The task: Each line of the records that holds "addresses" should be shown in full.

Record excerpts:
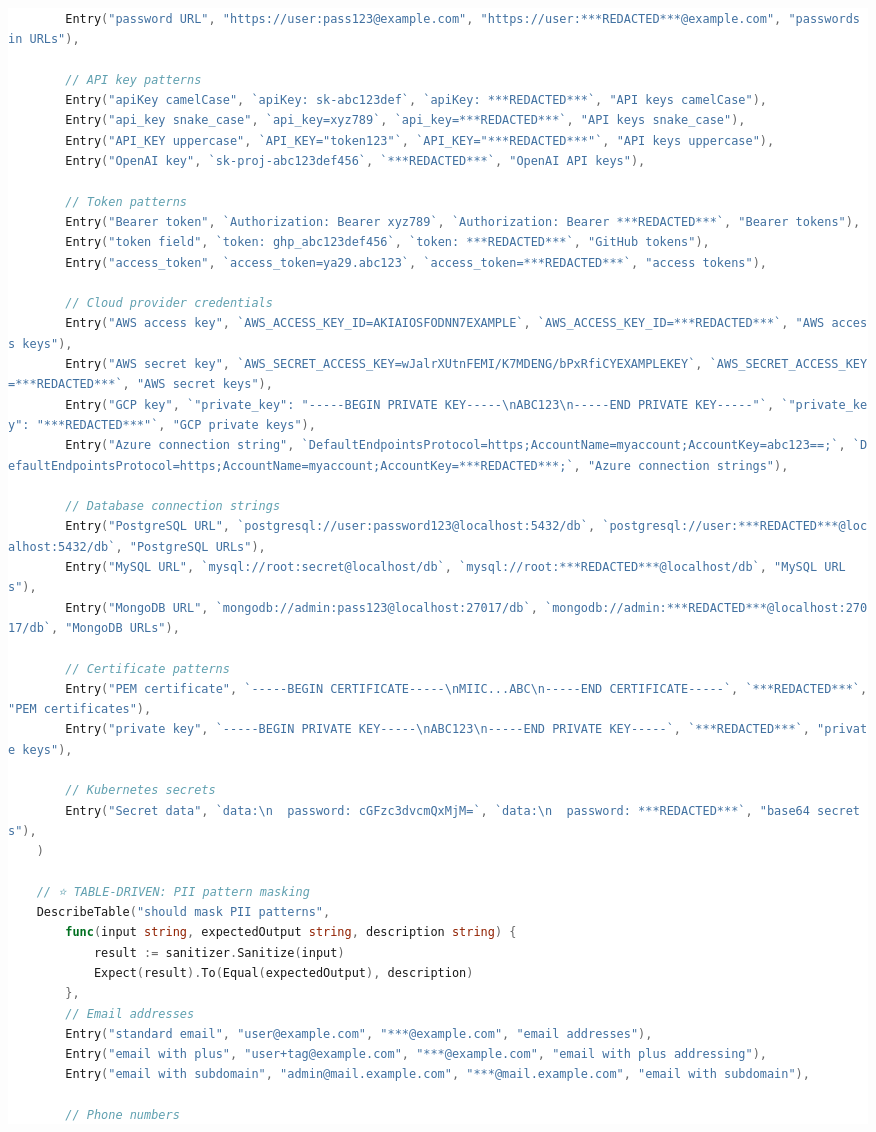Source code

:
 ```go
		Entry("password URL", "https://user:pass123@example.com", "https://user:***REDACTED***@example.com", "passwords in URLs"),

		// API key patterns
		Entry("apiKey camelCase", `apiKey: sk-abc123def`, `apiKey: ***REDACTED***`, "API keys camelCase"),
		Entry("api_key snake_case", `api_key=xyz789`, `api_key=***REDACTED***`, "API keys snake_case"),
		Entry("API_KEY uppercase", `API_KEY="token123"`, `API_KEY="***REDACTED***"`, "API keys uppercase"),
		Entry("OpenAI key", `sk-proj-abc123def456`, `***REDACTED***`, "OpenAI API keys"),

		// Token patterns
		Entry("Bearer token", `Authorization: Bearer xyz789`, `Authorization: Bearer ***REDACTED***`, "Bearer tokens"),
		Entry("token field", `token: ghp_abc123def456`, `token: ***REDACTED***`, "GitHub tokens"),
		Entry("access_token", `access_token=ya29.abc123`, `access_token=***REDACTED***`, "access tokens"),

		// Cloud provider credentials
		Entry("AWS access key", `AWS_ACCESS_KEY_ID=AKIAIOSFODNN7EXAMPLE`, `AWS_ACCESS_KEY_ID=***REDACTED***`, "AWS access keys"),
		Entry("AWS secret key", `AWS_SECRET_ACCESS_KEY=wJalrXUtnFEMI/K7MDENG/bPxRfiCYEXAMPLEKEY`, `AWS_SECRET_ACCESS_KEY=***REDACTED***`, "AWS secret keys"),
		Entry("GCP key", `"private_key": "-----BEGIN PRIVATE KEY-----\nABC123\n-----END PRIVATE KEY-----"`, `"private_key": "***REDACTED***"`, "GCP private keys"),
		Entry("Azure connection string", `DefaultEndpointsProtocol=https;AccountName=myaccount;AccountKey=abc123==;`, `DefaultEndpointsProtocol=https;AccountName=myaccount;AccountKey=***REDACTED***;`, "Azure connection strings"),

		// Database connection strings
		Entry("PostgreSQL URL", `postgresql://user:password123@localhost:5432/db`, `postgresql://user:***REDACTED***@localhost:5432/db`, "PostgreSQL URLs"),
		Entry("MySQL URL", `mysql://root:secret@localhost/db`, `mysql://root:***REDACTED***@localhost/db`, "MySQL URLs"),
		Entry("MongoDB URL", `mongodb://admin:pass123@localhost:27017/db`, `mongodb://admin:***REDACTED***@localhost:27017/db`, "MongoDB URLs"),

		// Certificate patterns
		Entry("PEM certificate", `-----BEGIN CERTIFICATE-----\nMIIC...ABC\n-----END CERTIFICATE-----`, `***REDACTED***`, "PEM certificates"),
		Entry("private key", `-----BEGIN PRIVATE KEY-----\nABC123\n-----END PRIVATE KEY-----`, `***REDACTED***`, "private keys"),

		// Kubernetes secrets
		Entry("Secret data", `data:\n  password: cGFzc3dvcmQxMjM=`, `data:\n  password: ***REDACTED***`, "base64 secrets"),
	)

	// ⭐ TABLE-DRIVEN: PII pattern masking
	DescribeTable("should mask PII patterns",
		func(input string, expectedOutput string, description string) {
			result := sanitizer.Sanitize(input)
			Expect(result).To(Equal(expectedOutput), description)
		},
		// Email addresses
		Entry("standard email", "user@example.com", "***@example.com", "email addresses"),
		Entry("email with plus", "user+tag@example.com", "***@example.com", "email with plus addressing"),
		Entry("email with subdomain", "admin@mail.example.com", "***@mail.example.com", "email with subdomain"),

		// Phone numbers
```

Exercise response:
		// Email addresses
		Entry("standard email", "user@example.com", "***@example.com", "email addresses"),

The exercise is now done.